Yes, Viggen, people screen their world thorough a lens of subjective interpretation. Kant told us this many moons ago and Kuhn showed us how it even applies to the subjective lens of a scientist conducting scientific method (favoring confirmation of existing scientific truths as opposed to refutation). What I am saying, though, is that as one "seeps" into the music and the mind releases the attachment to objectify sound, the lens of subjectivity necessarily fades. In other words, "subjectivity" is composed of several prisms of interpretation. The surface lens composes the sense of subjective self and is structured of thinking about the "self". It is this level of cogniticizing that I am saying fades in its influence over the preceptive mind as a whole and this DYNAMIC precipitates greater receptivity to the musical message (their are other perceptive lens that do not fade, such as Kant's a priori space/time lens, which is why, in the deepest listening experiences we are more sensitive to spatial discontinuities in the stereo rendition at that time and less sentitive to "detail" that bounds perception of sound as an object, i.e. why with SE amp's detail seems less important an issue when you finally seep into the music and the more natural spatial presentation, in terms of its existential correctness, becomes intoxicating.) Subjective interpretive matrices CHANGE as that same mind, in whole, releases its instinct to objectify that which it experiences, including music.

Yes, in order to catalyze this experience, at least in stereo, the (objective) stereo piece must be used, but that does not mean that the objective is separate from the mind that created it or arranges it in a system. In fact, the subjective is causually prior to the objective; the mind that chooses a component is prior to the arrangement of that technology-component in his technology-system (just as the inventor's subjective mind is prior to the objective creation). Objective is casually dependant on subjective; they are not separate, except in the mind that wishes to make them separate (as in, the mind that desires to separate reality into objects).

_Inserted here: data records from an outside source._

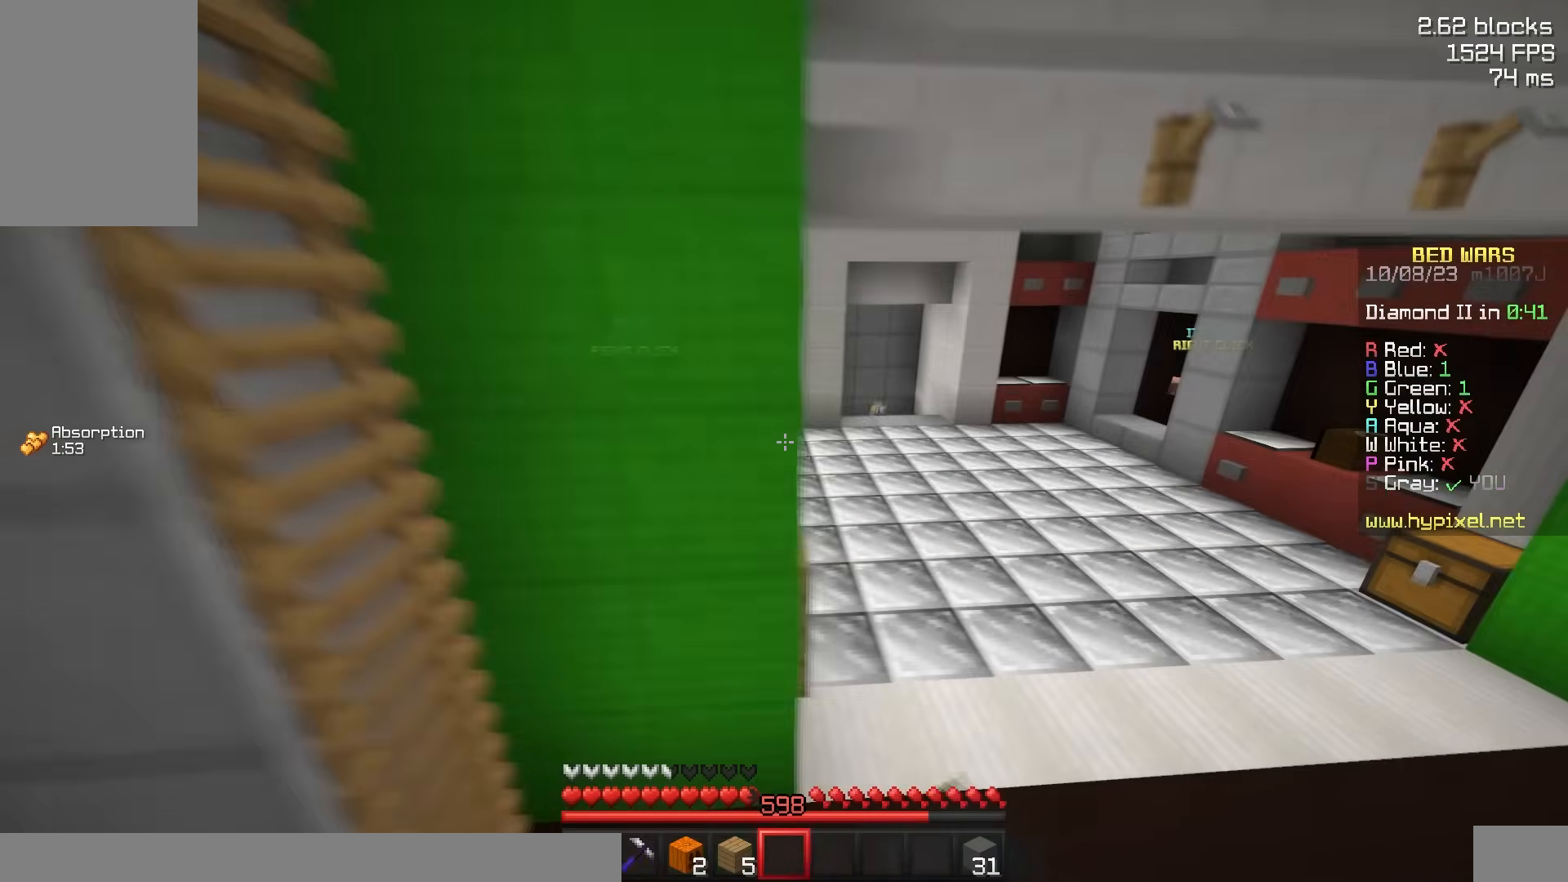
{"keys": ["space", "w"], "mouse": ["left"], "events": [[167, "space", "down"], [200, "d", "up"], [417, "mouse_left", "down"]]}
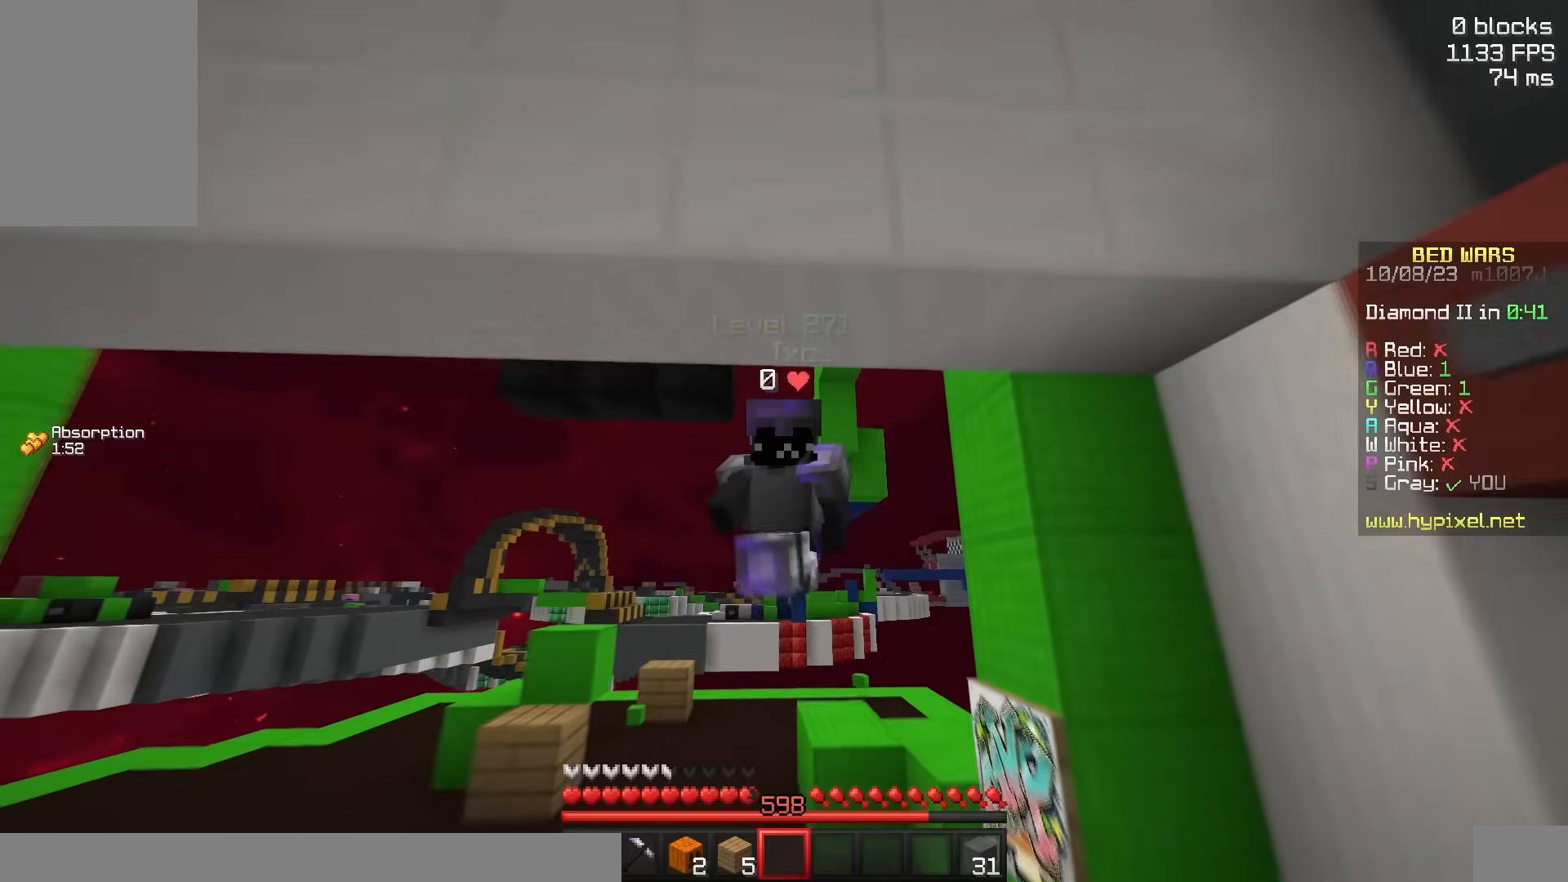
{"keys": ["space", "w"], "mouse": ["left"], "events": [[217, "mouse_left", "up"], [467, "mouse_left", "down"]]}
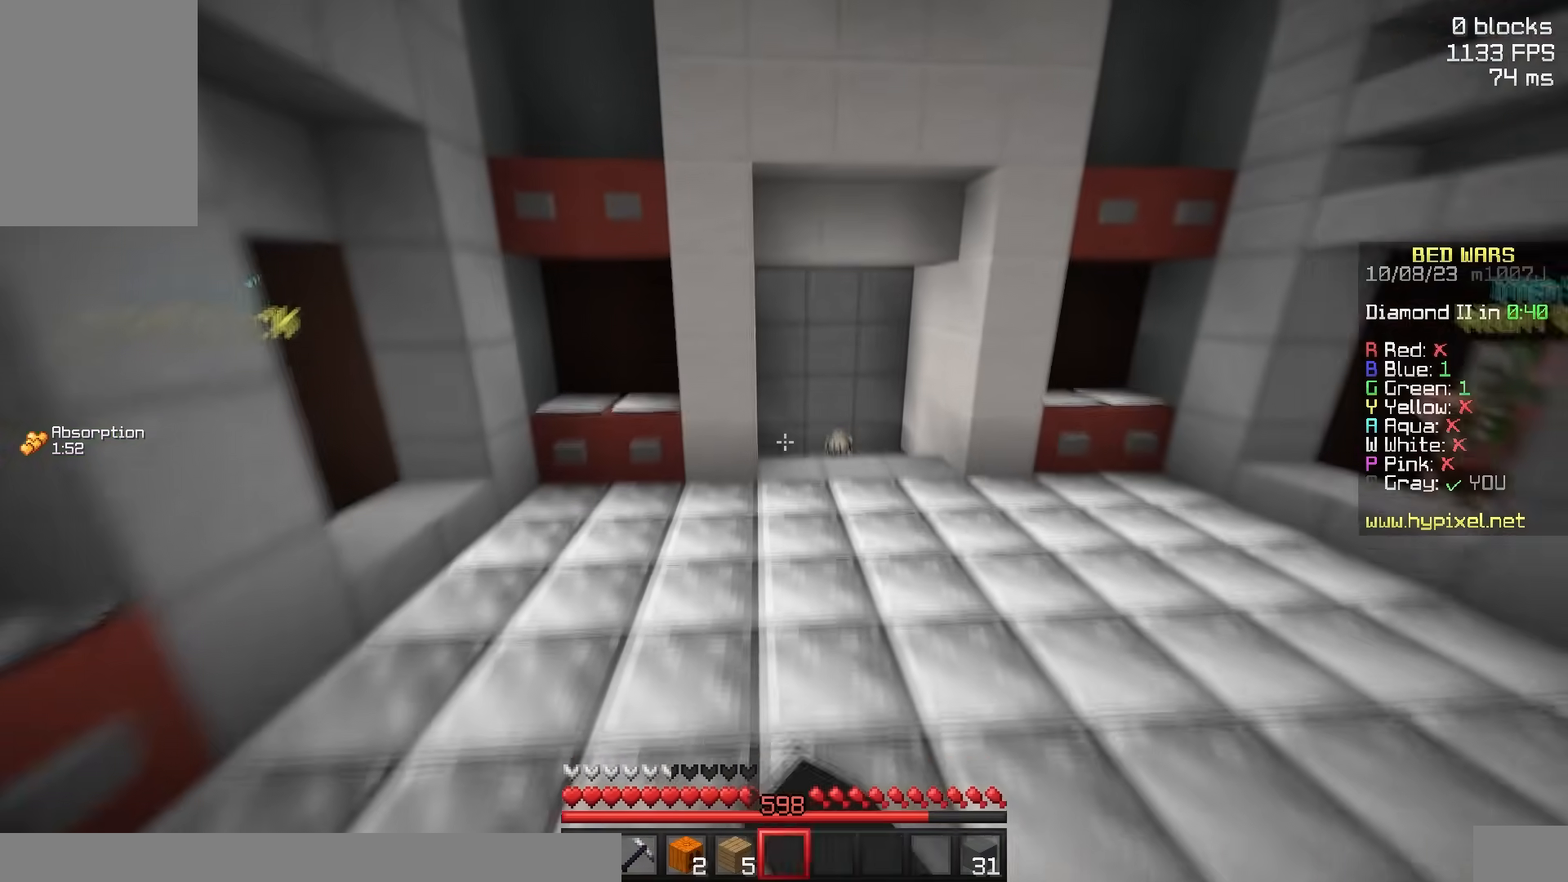
{"keys": ["space", "w"], "mouse": [], "events": [[67, "mouse_left", "up"], [83, "d", "down"], [183, "mouse_left", "down"], [283, "mouse_left", "up"], [317, "d", "up"], [317, "space", "up"], [433, "space", "down"]]}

Regarding neurosis in audio, yes, many people's ego structure (reflection of their self to their self) requires that they compete with others. These are the same people who are atached to the objectifiacation of reality, then carried into their stereo experience. All listening minds are not the same, however - regardless of our knee-jerk egalitarianism to the contrary. Pointing to this type of mind as what I am talking about misses the point. They may be the mean, but I am talking about a different subjectivity that is not tied for its identification on its powers of objectifiaction (hence, able to release that level of subjectivity easier and seep into the music).

Yes, I agree, the notion that the subjective sound - the "absolute sound" - of live music is transferrable into all subjective experiences, stereo included, is a nice marketing idea, but it is not realizable through objective means, IMHO (somthing I once told HP when I wrote for him in another lifetime). But, it can be replicated in subjective ways: the beauty I experience, beyond thought, when enraptured by the sight of the sunset, or her face, or the beauty in the music, is the SAME beauty. At deeper levels of perceiving - as the sense of subjective fades as its delf-defining objectifying fades - the experience of beauty converges into one. This is why, regardless of our self structures, we are all drawn to music, or the sunset, or her face. There is no-thing more "Zen" than that.

As I said, though, you must be willing to engage the experiment - to let go of you self - to confirm what i am saying. Until then, you will only interpret the experiences that exist beyond your-self as non-existent. That's the way the "absolute beauty" in all of the above has set it up.

Thanks for your response, sincerely.